聚类 K-Means Using Python

最近在翻译《Programming Computer Vision with Python》第六章Clustering Images图像聚类,其中用到了k-means聚类算法,这里根据书中给出的实例对用python进行k-means聚类做一些解释。关于k-means聚类算法的原理,这里不细述,具体原理可以查阅相关资料。

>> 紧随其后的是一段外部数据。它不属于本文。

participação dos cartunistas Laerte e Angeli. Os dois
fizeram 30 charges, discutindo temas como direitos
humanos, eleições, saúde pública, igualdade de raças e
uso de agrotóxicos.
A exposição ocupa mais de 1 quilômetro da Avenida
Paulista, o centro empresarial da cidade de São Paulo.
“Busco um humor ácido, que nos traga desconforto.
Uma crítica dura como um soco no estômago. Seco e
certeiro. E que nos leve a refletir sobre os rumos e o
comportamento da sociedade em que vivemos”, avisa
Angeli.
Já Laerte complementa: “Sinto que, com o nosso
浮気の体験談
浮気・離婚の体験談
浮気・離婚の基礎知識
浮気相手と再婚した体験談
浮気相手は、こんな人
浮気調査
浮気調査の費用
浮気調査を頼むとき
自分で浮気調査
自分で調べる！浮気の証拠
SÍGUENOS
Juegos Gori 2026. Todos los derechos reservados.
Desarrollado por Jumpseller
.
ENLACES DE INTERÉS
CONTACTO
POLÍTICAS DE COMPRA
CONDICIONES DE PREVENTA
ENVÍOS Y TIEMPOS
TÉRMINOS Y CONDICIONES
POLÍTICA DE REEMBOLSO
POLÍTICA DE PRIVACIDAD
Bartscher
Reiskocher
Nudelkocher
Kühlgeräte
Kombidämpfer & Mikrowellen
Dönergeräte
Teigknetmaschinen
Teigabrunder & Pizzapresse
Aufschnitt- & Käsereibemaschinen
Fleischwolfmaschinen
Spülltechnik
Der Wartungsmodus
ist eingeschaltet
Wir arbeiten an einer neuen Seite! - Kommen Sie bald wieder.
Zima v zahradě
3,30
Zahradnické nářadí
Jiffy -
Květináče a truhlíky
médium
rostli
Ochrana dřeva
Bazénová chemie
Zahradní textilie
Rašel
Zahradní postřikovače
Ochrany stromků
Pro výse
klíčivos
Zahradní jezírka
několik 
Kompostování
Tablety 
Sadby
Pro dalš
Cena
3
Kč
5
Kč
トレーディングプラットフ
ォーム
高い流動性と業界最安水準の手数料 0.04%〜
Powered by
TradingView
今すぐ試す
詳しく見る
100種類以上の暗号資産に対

K-means是聚类算法中最简单的一种聚类算法,它试着将输入数据划分成k簇,该算法最主要的缺点是需要事先选择聚类数目,并且如果选择不合理的话,聚类结果会很差。K-means以下面步骤迭代的提炼类中心:

1.初始化类中心,可以是随机的,也可以是估计的。

2.将每个数据点分配给与它距离最近的类中心。

对同属于一类的所有数据求平均,更新聚类中心

K-means试图最小化所有的within-class的方差。该算法是一种启发式提炼算法,在大多数情况下,它都很有效,但是并不能确保获得的解答是最好的。为了避免在初始化时选择不好而造成的影响,该算法通常会用不同的初始值运行几遍,然后选择方差最小的。虽然上面K-means的算法很容易实现,但由于有现成的实现vector quantization package,所以我们没必要再做自己去实现,直接使用上面的模块即可。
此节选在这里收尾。